Provided entries =

───

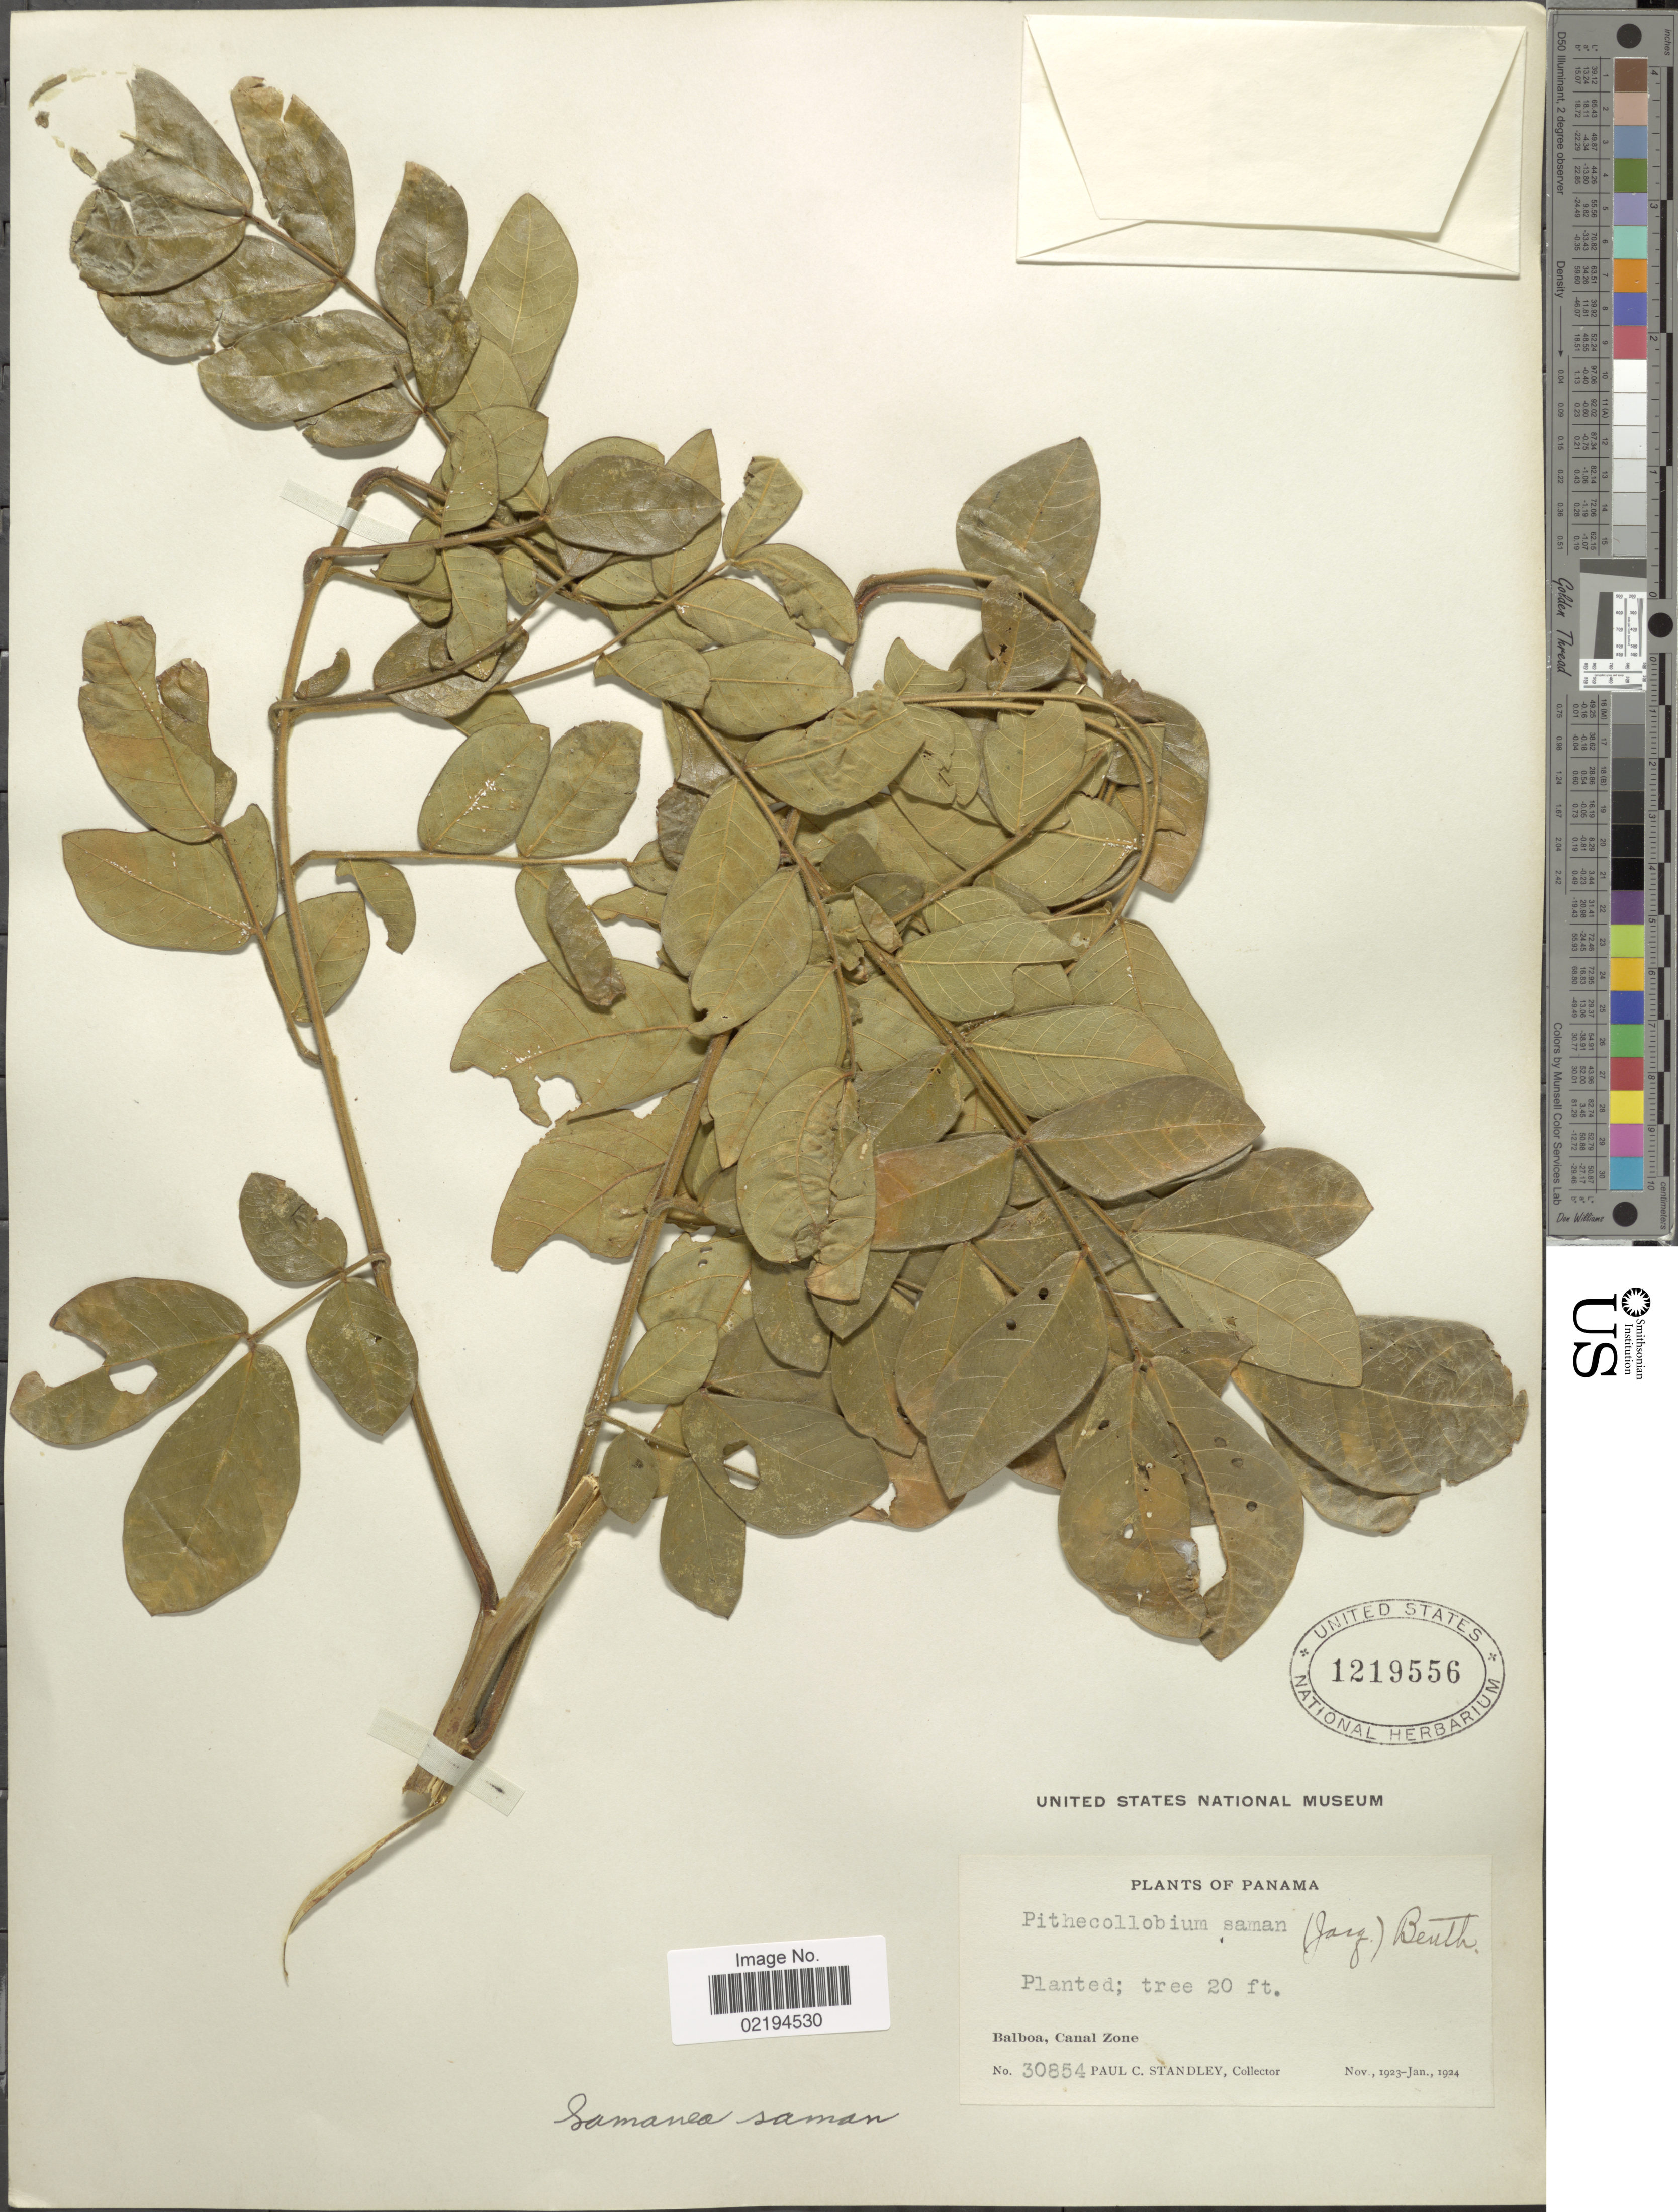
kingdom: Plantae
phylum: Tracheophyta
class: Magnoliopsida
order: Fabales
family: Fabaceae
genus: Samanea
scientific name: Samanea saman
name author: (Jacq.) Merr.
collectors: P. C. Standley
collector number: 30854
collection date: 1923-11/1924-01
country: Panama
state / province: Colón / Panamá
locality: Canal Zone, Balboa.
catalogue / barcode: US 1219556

───

Problem statement = Copy word for word the lines of the records between the line containing "family: Fabaceae" and the line containing "locality: Canal Zone, Balboa.", both lines included.

Solved problem =
family: Fabaceae
genus: Samanea
scientific name: Samanea saman
name author: (Jacq.) Merr.
collectors: P. C. Standley
collector number: 30854
collection date: 1923-11/1924-01
country: Panama
state / province: Colón / Panamá
locality: Canal Zone, Balboa.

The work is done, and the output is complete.